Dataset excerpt
:::
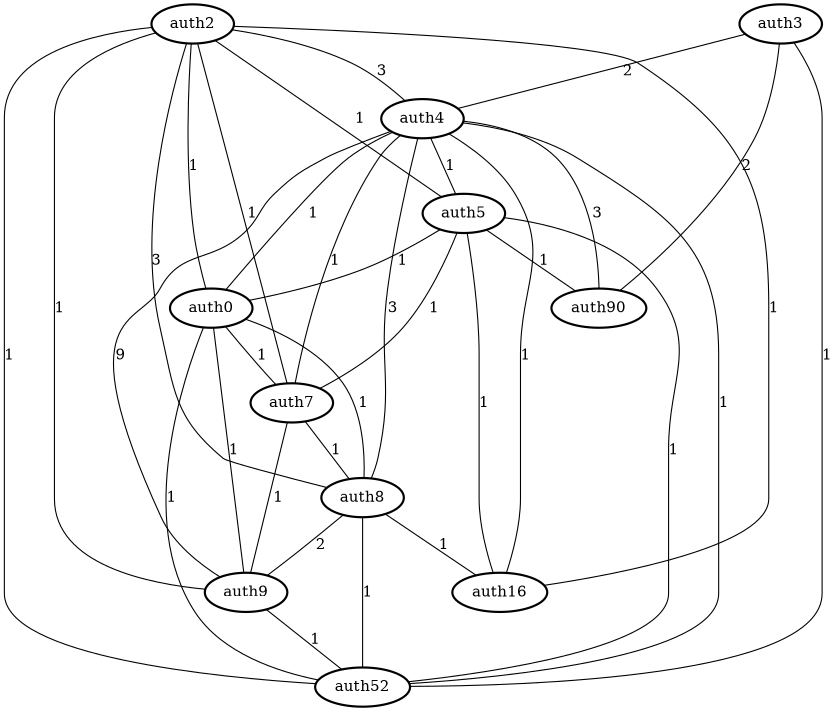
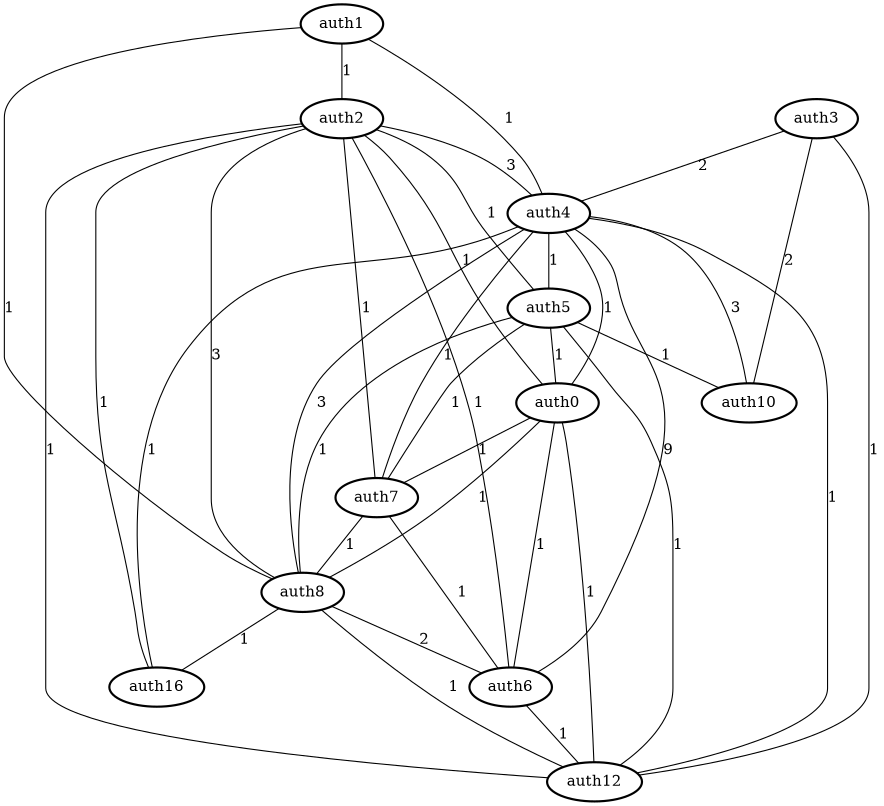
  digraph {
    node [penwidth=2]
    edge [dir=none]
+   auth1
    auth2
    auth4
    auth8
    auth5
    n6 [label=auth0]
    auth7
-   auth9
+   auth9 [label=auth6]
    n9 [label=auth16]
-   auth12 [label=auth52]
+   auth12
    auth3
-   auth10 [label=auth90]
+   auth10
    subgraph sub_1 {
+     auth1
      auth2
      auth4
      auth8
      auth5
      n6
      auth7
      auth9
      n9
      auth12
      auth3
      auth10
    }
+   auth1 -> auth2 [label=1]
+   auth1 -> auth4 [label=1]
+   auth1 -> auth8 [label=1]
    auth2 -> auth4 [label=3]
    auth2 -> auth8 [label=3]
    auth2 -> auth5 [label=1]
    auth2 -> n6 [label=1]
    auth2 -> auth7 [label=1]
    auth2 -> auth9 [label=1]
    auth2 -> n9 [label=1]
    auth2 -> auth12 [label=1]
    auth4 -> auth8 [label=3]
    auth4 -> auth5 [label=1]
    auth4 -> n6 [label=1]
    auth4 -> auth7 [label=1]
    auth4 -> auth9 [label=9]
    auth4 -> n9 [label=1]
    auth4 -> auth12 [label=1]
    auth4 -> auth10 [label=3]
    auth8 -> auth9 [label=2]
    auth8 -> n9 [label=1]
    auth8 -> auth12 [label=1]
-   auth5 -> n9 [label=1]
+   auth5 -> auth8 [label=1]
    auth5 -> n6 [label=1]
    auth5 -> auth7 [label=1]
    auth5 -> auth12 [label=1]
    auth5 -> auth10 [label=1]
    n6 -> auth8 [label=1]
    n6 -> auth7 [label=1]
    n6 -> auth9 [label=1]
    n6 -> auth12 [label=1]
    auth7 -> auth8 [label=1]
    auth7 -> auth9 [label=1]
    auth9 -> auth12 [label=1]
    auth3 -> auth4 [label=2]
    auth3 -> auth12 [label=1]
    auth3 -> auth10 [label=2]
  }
:::
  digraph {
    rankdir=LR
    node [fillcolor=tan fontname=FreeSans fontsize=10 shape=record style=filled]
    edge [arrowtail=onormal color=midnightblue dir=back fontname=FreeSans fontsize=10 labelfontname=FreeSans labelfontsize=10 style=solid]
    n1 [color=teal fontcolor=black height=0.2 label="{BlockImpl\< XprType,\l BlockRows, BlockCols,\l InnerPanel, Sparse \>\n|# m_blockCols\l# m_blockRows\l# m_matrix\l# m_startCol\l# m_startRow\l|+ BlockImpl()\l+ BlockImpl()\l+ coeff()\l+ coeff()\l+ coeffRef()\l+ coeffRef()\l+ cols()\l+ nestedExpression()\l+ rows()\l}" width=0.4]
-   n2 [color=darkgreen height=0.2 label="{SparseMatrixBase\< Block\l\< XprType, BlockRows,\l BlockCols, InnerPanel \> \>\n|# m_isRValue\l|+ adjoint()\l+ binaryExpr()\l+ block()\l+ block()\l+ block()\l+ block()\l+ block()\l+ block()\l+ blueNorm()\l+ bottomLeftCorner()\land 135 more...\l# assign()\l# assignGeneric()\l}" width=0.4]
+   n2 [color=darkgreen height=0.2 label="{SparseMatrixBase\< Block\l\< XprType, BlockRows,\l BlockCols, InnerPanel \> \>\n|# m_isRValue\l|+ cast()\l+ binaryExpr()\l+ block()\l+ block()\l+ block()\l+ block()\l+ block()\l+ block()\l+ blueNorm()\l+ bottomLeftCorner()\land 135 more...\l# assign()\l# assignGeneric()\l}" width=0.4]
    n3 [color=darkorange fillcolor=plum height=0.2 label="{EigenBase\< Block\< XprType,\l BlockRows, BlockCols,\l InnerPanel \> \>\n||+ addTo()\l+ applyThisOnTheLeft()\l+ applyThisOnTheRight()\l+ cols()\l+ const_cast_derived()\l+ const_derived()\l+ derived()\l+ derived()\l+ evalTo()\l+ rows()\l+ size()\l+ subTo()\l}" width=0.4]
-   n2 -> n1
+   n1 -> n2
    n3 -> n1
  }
:::
WRITTEN REQUEST:
Which lines of the records contain the string "style"? Show each of them in full.

EXERCISE OUTPUT:
    node [fillcolor=tan fontname=FreeSans fontsize=10 shape=record style=filled]
    edge [arrowtail=onormal color=midnightblue dir=back fontname=FreeSans fontsize=10 labelfontname=FreeSans labelfontsize=10 style=solid]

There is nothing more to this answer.